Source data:
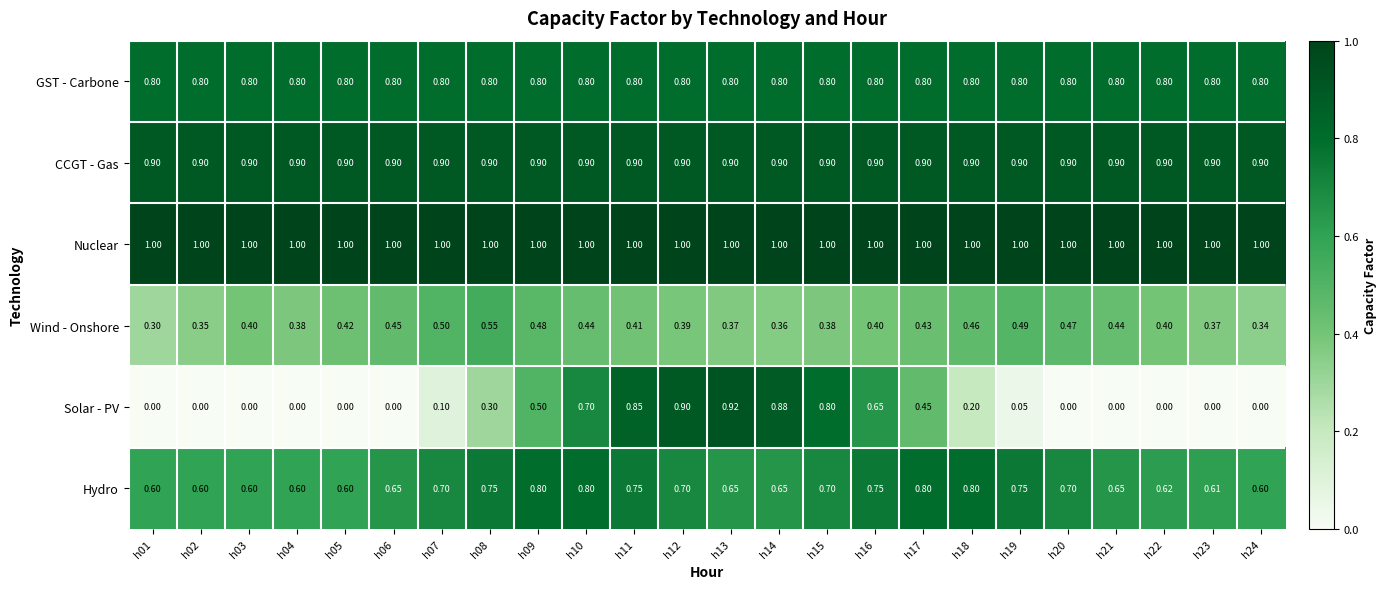

Is the value of Hydro at h07 greater than the value of Nuclear at h06?

No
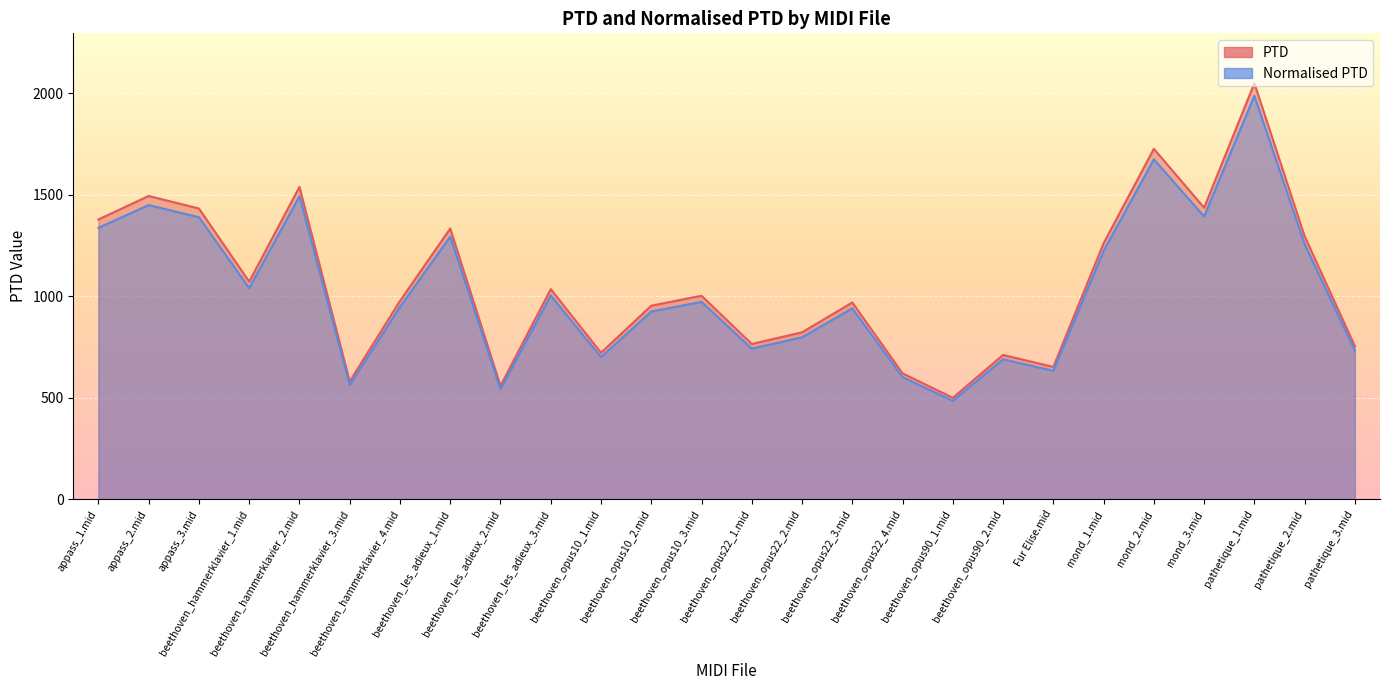

Rank the series at beethoven_opus90_1.mid from lowest to highest value.

Normalised PTD, PTD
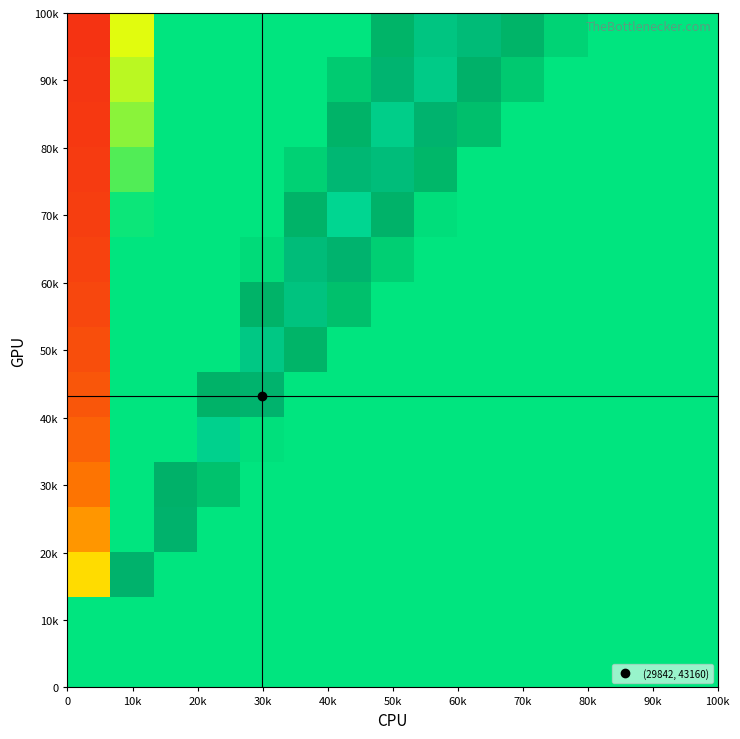

The value of 10k at 50k is 0.0. True or false?

True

Instructions to follow: Copy out every line of the records word for word, omitting the pictures.

Completed task:
Is the value of Hydro at h07 greater than the value of Nuclear at h06?

No

Rank the series at beethoven_opus90_1.mid from lowest to highest value.

Normalised PTD, PTD

The value of 10k at 50k is 0.0. True or false?

True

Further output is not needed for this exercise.